The data model — star schema and relationships — Power BI Module 3

Power BI rewards clean data modelling more than any other BI tool. DAX is built on the assumption that you have a properly normalised model — fact tables in the middle, dimension tables around them, relationships connecting them. Analysts who skip this step fight DAX forever. Analysts who get it right write DAX that 'just works'.

The star schema

Fact table: the transactions / events. Sales, orders, page views, sensor readings. Many rows, few columns of measures, many foreign keys to dimensions.
Dimension tables: the 'who, what, where, when'. Customer, product, store, date. Few rows (relatively), descriptive columns.
Relationships: foreign-key joins. Sales.customer_id → Customer.id. One-to-many: many sales per customer.

Cardinality and filter direction

Every relationship has a cardinality and a filter direction. Cardinality: one-to-many is the standard. Many-to-many is allowed but introduces complexity. One-to-one is rare and usually means you should merge the tables.

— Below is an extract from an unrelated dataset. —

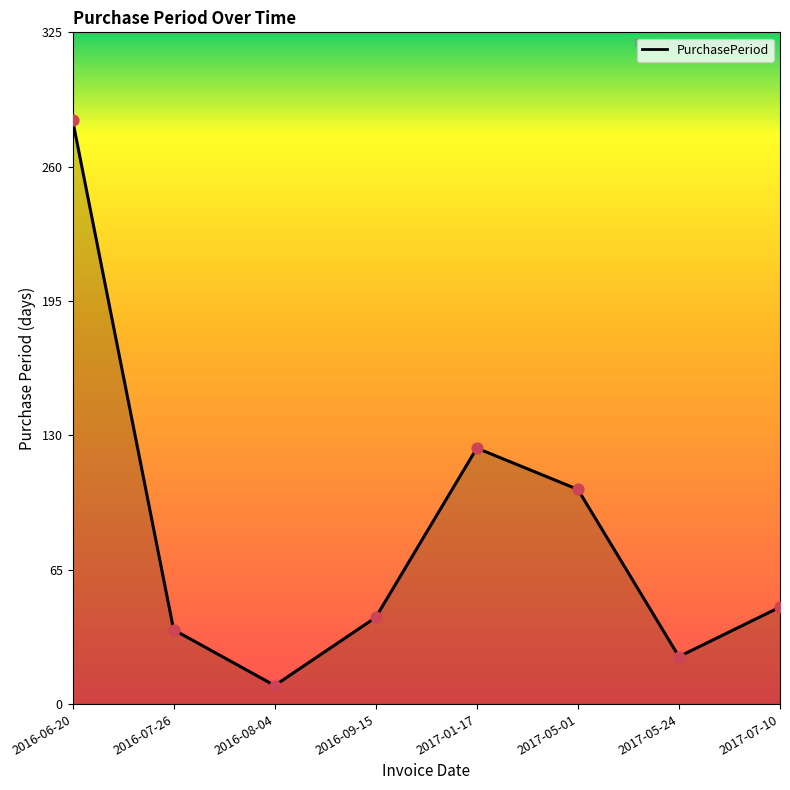

Approximately how many times larger is the value at 2017-01-17 compared to 2016-08-04?

13.8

Filter direction: single (the default) means dimension filters propagate to fact. Bi-directional means filters also propagate back from fact to dimension. Bi-directional is occasionally useful (e.g., 'show only customers who have ordered'), but it creates ambiguous filter contexts in DAX and is the #1 cause of mysterious calculation bugs.

The Date dimension

Power BI's time intelligence functions (SAMEPERIODLASTYEAR, TOTALYTD, DATESBETWEEN) require a proper Date dimension table — a table with one row per date, contiguous, marked as a date table. The auto-generated 'Date Hierarchy' on date columns isn't enough; build a real Date table in Power Query or use Marco Russo's standard M script. This is mandatory infrastructure for any serious financial model in Power BI.

The flat-table trap

Many beginners load a single big CSV and try to build everything on it. Performance is poor, DAX is hard, and refresh times are long. Always normalise: in Power Query, split the CSV into a fact table and dimension tables. Even a tiny dataset benefits — the model relationships are what DAX uses to reason about filter context.

Exercise

Take any flat CSV with 5+ columns. In Power Query, normalise it: identify the dimensions (date, customer, product, etc.) and split each into a separate query that contains only the unique values + an ID column. Replace the original columns in the fact table with the IDs. Set up relationships. Build a simple chart. Was DAX easier to write than it would have been on the flat table?